This time, the call is coming from Fitzroy Williams, CEO of the Jamaica Railway Corporation (JRC). He was addressing the Parliament's Public Administration and Appropriations Committee (PAAC) recently.

“Rail is still the most viable land transport system,” he said. “We have 172 years of experience [in operating railways]. The country needs to consider the saving, not only to passengers but also a system that can be operated at approximately 20 times less in [terms of] the cost of transportation.”

He said the JRC has been looking at various options over the past 12 months, and is doing its own proposals and preparation of a business plan in event the current memorandum of understanding (MOU) does not bear fruit.

In June, Cabinet reported that it had considered a report from the Ministry of Transport and Mining in connection with the proposed rehabilitation of the rail system to assist overall economic development.

The report outlined a vision for an integrated multi-modal transport system which was being pursued by current Transport and Mining Minister Mike Henry.

The model sees the possibility of a system connecting sea, land and air, including plans for the rehabilitation of the rail system.

In July Cabinet decided on an extension of the MOU which had been signed between Herzog Jamaica Limited and the Government, acting through the transport ministry and the JRC, for three months ending in September.

Nothing more recent has been released about the plans to rehabilitate the rail service, but at the PAAC meeting, Williams confirmed that the MOU with Herzog carries a US$250 million cost, including the cost of repairing, upgrading and operating the rail service, which seems to be the main hurdle to resuming the service.

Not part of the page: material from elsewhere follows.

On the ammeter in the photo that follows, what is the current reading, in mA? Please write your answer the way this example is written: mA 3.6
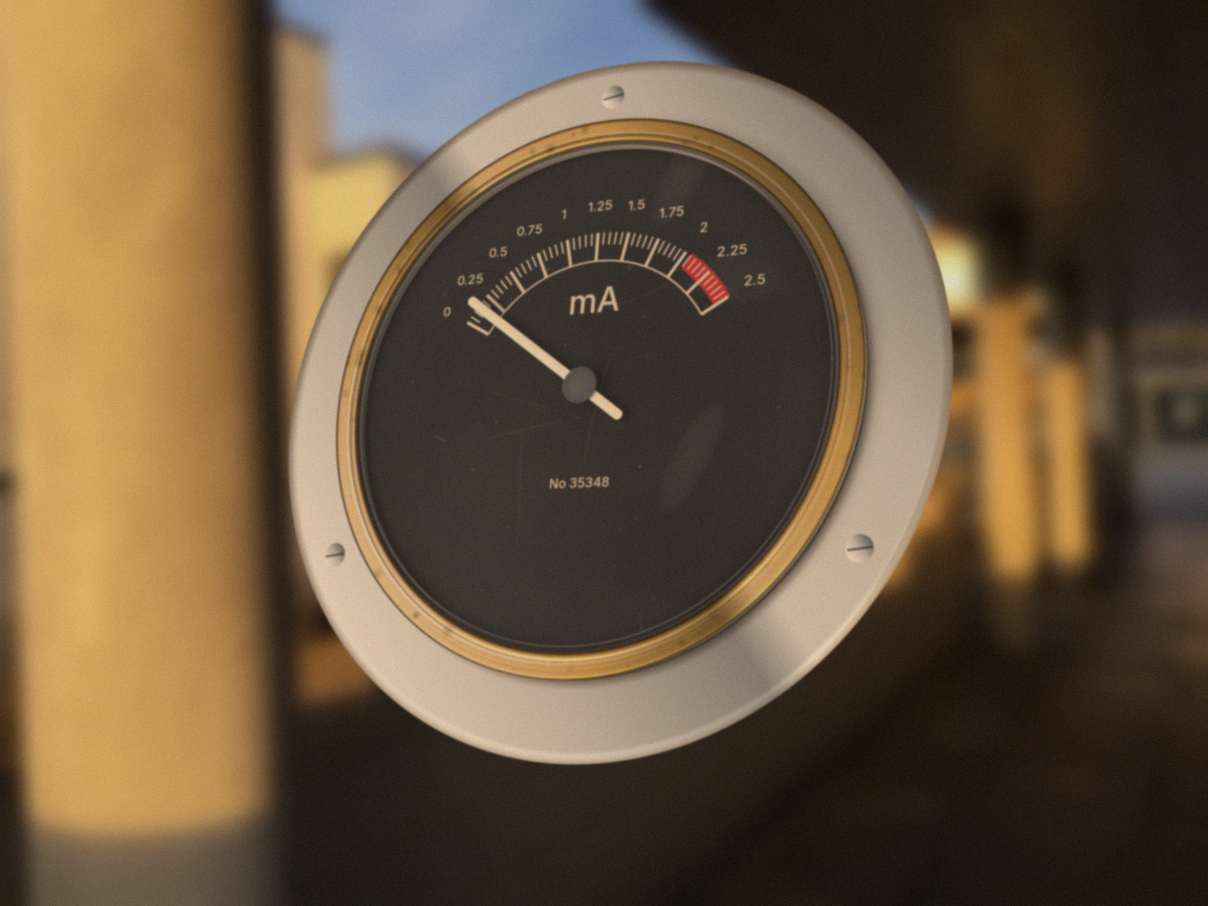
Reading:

“We know that we have a viable proposal on the table, and there are still three phases of the proposal,” Williams argued, noting that the Montego Bay-Appleton Estate leg was considered the most viable as a historical attraction for tourists.

“There are strong interests, both local and overseas, waiting to pounce on that option,” he noted.

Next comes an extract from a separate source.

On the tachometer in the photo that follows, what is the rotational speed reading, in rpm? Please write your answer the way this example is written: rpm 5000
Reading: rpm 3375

He said that the a serious challenge has been how to properly link Kingston with the rest of the current miniscule service the JRC has been providing. However, he insists that it can be done.

The Jamaica Railway Corporation is a statutory body established under the Jamaica Corporation Act 1960 which has sole responsibility for the operation of rail services in Jamaica.

Jamaica's railway service is one of the oldest in the western hemisphere, and played a vital role in providing passenger and freight services to the agricultural and mining sectors.

In October 1992 the Government took the decision to suspend train services and commenced efforts to privatise the rail services due to the entity's inability to generate adequate revenues to fund operational costs, capital replacements, and equipment maintenance.